(Data extracted from a collection)
......

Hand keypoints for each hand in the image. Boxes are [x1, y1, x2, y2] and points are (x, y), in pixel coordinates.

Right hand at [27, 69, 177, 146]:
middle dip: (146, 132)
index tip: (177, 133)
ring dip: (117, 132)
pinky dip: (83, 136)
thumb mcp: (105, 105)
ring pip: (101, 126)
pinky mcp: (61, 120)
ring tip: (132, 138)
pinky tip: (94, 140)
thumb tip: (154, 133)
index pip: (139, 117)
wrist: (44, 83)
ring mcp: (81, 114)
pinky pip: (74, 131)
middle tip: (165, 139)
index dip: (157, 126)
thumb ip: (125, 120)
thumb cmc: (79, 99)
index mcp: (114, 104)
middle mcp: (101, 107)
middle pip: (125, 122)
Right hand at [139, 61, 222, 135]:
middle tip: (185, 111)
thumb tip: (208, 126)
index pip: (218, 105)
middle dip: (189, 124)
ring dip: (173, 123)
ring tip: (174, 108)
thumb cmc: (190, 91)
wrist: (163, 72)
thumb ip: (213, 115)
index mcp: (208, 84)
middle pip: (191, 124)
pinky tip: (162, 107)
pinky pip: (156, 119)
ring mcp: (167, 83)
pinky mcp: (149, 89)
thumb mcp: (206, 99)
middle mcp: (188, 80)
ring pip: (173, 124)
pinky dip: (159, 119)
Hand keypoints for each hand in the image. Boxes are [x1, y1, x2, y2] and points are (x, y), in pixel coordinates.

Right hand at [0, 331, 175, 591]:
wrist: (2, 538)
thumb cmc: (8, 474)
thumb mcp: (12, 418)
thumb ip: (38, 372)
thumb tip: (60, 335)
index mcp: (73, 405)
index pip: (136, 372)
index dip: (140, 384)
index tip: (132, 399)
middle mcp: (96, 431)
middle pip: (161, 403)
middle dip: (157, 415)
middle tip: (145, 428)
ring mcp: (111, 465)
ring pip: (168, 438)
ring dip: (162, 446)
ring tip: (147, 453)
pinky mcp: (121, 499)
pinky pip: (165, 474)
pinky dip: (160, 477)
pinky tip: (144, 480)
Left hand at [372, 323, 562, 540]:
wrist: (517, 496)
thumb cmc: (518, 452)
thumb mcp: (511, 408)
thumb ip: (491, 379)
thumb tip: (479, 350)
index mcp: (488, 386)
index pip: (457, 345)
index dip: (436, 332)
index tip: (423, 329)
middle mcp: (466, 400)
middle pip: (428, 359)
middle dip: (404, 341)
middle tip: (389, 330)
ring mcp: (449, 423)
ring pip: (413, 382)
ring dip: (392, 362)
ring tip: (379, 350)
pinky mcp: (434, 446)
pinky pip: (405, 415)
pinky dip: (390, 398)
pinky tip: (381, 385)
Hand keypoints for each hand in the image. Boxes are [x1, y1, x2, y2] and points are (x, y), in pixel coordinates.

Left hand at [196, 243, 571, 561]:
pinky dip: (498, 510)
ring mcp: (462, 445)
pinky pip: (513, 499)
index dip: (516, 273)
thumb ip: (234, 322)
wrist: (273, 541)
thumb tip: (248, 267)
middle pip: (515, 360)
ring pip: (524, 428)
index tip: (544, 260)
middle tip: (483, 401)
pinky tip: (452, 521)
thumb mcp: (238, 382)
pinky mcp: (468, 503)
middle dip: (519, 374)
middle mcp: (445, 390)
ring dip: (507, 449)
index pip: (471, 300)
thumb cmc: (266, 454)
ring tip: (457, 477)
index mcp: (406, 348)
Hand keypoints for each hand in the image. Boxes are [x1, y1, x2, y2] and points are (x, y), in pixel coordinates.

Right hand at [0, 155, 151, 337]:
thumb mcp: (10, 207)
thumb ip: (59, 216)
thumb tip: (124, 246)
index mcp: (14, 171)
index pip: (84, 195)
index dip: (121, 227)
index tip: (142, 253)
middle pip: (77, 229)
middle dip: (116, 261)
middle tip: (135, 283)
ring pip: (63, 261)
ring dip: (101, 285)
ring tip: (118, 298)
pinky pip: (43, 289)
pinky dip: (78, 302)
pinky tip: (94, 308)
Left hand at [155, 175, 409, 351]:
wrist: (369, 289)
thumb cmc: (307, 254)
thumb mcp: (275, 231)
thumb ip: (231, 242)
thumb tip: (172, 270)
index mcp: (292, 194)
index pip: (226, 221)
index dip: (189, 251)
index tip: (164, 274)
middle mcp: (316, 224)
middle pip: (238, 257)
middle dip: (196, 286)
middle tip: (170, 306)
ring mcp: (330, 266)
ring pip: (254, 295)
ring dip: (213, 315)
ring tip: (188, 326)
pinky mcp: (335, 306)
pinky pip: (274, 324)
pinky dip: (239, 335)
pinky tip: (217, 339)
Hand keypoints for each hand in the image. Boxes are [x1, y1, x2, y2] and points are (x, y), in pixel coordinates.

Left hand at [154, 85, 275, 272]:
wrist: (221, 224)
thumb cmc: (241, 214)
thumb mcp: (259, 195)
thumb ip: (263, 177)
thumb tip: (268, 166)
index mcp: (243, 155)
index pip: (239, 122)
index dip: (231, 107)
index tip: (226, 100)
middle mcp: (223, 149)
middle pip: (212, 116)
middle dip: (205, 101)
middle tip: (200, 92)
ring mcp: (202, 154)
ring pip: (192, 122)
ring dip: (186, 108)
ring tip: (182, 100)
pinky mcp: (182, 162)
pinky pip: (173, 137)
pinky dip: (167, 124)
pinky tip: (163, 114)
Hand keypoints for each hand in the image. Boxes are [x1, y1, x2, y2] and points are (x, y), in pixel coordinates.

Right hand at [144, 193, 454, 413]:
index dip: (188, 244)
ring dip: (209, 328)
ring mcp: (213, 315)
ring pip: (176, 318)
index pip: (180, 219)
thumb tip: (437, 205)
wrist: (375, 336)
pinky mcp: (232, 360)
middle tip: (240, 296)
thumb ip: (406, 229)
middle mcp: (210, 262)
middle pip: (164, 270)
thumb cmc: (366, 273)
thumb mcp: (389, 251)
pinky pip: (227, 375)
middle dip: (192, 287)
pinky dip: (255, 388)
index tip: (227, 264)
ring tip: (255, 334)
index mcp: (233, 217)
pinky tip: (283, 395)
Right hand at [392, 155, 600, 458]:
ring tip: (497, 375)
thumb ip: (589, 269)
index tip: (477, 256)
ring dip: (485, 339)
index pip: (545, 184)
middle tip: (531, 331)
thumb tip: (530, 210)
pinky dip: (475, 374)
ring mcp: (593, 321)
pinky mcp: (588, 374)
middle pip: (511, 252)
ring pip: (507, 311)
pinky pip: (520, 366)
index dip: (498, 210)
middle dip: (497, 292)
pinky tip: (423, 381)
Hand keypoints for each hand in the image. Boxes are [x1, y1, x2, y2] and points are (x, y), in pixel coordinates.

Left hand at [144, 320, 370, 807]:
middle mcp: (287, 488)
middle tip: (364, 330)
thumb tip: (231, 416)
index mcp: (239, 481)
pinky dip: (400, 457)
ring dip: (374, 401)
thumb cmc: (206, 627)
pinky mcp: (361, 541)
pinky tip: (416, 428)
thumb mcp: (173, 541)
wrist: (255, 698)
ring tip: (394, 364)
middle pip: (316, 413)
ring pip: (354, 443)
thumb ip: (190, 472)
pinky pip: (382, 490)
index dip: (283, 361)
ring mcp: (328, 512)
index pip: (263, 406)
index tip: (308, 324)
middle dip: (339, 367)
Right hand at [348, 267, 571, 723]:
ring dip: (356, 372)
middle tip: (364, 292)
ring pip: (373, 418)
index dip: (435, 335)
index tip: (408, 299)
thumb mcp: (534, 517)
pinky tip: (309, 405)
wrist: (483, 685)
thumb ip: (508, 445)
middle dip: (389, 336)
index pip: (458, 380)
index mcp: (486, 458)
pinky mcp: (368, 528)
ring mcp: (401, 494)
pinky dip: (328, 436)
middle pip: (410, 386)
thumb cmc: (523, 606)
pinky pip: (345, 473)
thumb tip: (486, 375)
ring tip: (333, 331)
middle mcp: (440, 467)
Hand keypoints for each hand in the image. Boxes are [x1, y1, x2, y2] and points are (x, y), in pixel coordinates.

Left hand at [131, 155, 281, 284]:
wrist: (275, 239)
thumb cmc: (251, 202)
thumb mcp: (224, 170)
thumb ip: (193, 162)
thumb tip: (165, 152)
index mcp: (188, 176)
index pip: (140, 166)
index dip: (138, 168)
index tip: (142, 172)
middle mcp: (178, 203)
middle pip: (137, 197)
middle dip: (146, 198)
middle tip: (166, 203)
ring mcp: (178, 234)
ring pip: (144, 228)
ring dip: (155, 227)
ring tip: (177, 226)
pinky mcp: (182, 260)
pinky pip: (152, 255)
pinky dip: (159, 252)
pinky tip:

......

The lines beginning with the one that holds "ring pip: (144, 228)" and ending with the last line of the data above are to be reproduced exactly, and nothing else.

ring pip: (144, 228)
ring dip: (155, 227)
ring tip: (177, 226)
pinky mcp: (182, 260)
pinky pip: (152, 255)
pinky dip: (159, 252)
pinky tip:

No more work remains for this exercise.